- Compiti ed esercizi:
1. Nel testo sui rifiuti tossici, con quale nome gli abitanti del luogo chiamavano la massa dei rifiuti?
2. Trascrivi dal testo sui rifiuti tossici il passo che va da "Come poter riutilizzare" a "lo vieta espressamente?".

Come poter riutilizzare e distribuire nell’ambiente un rifiuto tossico e nocivo per la salute umana? Come poterlo fare quando la legge lo vieta espressamente?

Agli atti del procedimento penale n° 01/3325, aperto nel 2001 e conservato presso la Procura della Repubblica di Grosseto, è inclusa una copia manoscritta degli appunti, relativi a questa riunione ufficiale del Comitato Tecnico Regionale, in cui una verbalizzante, riporta i pareri dei vari componenti e delinea una discussione difficile, a momenti anche conflittuale.

La Regione Toscana, negli anni precedenti, aveva già affrontato tale problema con ben due procedimenti di Valutazione di Impatto Ambientale ben fatti. Il primo era stato realizzato per la caratterizzazione delle ceneri e per l’analisi dell’inquinamento in atto; il secondo affrontava la scelta di una discarica in zona, capace di ricevere in sicurezza tali rifiuti. Infatti, quella massa dei rifiuti, alta 15 metri sul piano di campagna (detta dai locali “il panettone”) era sprofondata per oltre 5 metri e giaceva a contatto con la prima falda idrica, avvelenando anche questa, oltre che dilavare e avvelenare il terreni circostanti.

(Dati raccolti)
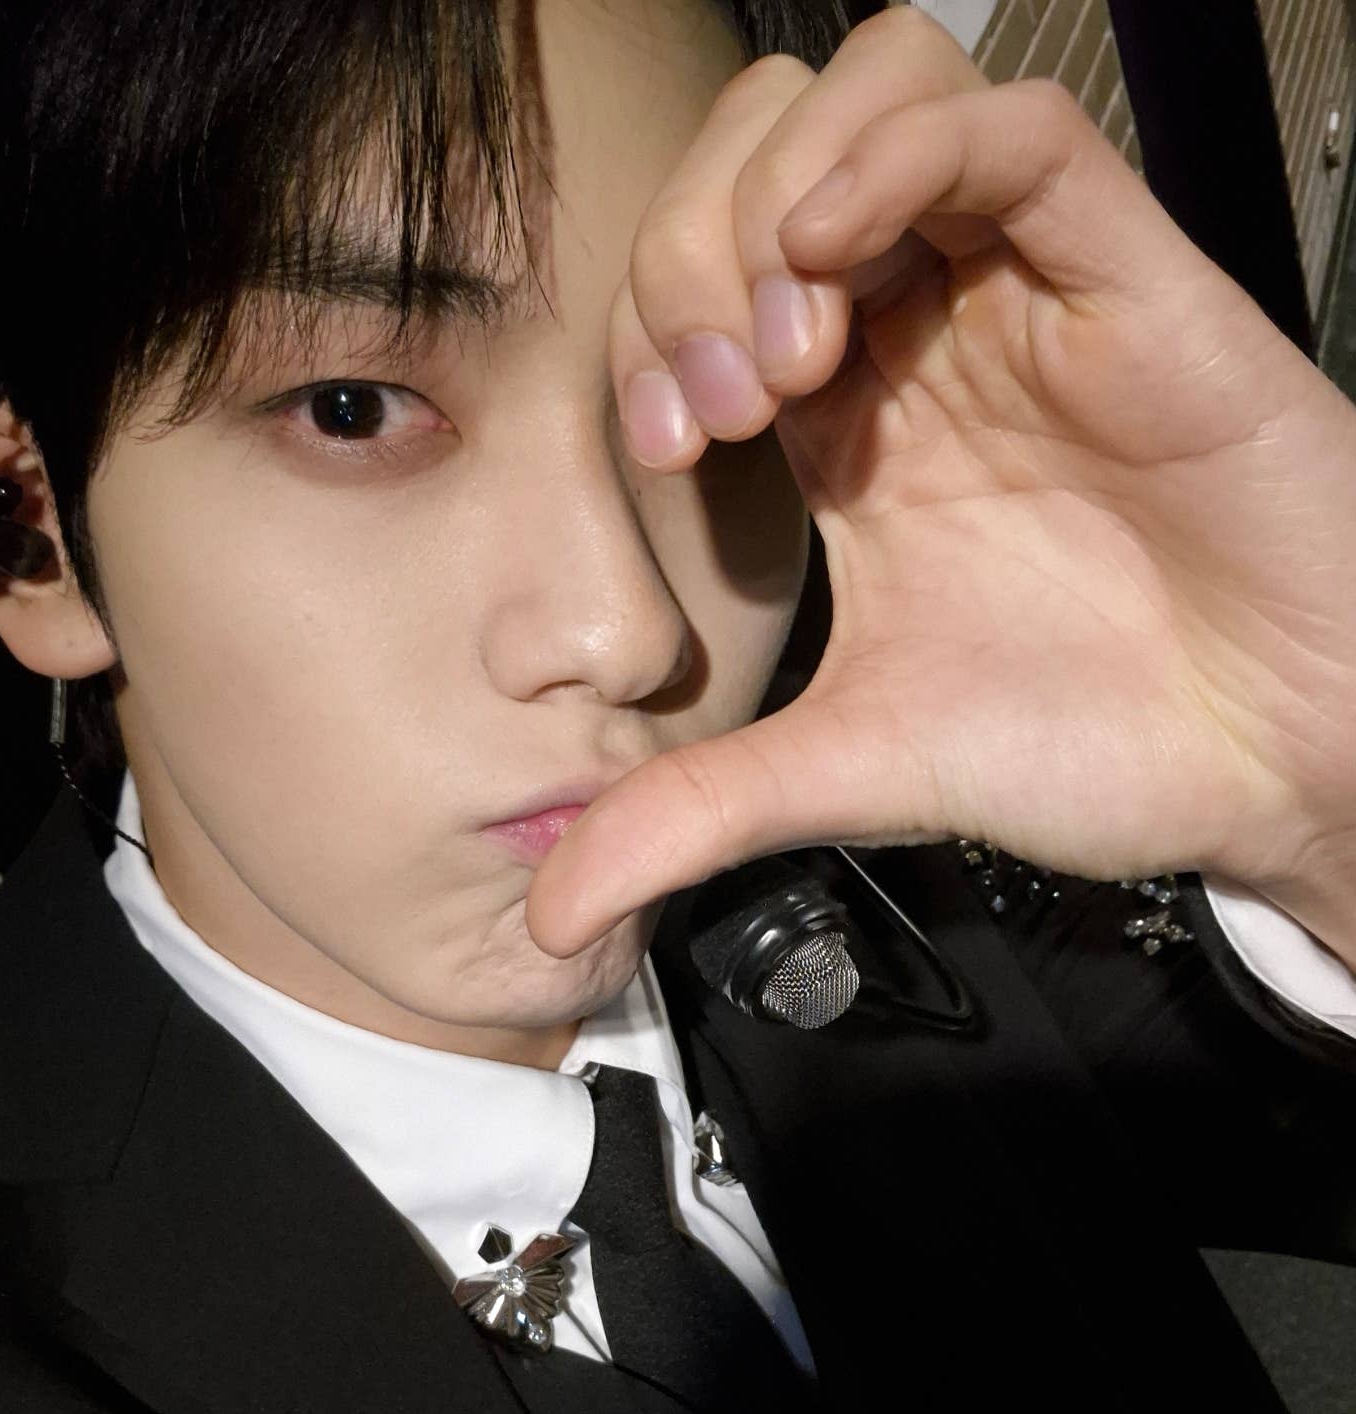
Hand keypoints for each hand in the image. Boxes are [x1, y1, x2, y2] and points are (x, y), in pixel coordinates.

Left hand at [525, 7, 1355, 970]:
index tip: (670, 450)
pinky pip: (1014, 132)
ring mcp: (1024, 294)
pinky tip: (834, 253)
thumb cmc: (1095, 744)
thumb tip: (552, 912)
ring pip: (879, 95)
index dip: (647, 327)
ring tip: (787, 348)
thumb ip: (694, 813)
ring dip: (783, 195)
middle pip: (766, 158)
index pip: (703, 278)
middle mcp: (927, 338)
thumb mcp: (848, 768)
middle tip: (721, 400)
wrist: (1266, 767)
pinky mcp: (1130, 276)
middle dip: (694, 252)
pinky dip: (902, 153)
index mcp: (854, 428)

- Risposte ai compiti:
1. La chiamavano "il panettone".

2.
Come poter riutilizzare e distribuire nell’ambiente un rifiuto tossico e nocivo per la salute umana? Come poterlo fare quando la legge lo vieta espressamente?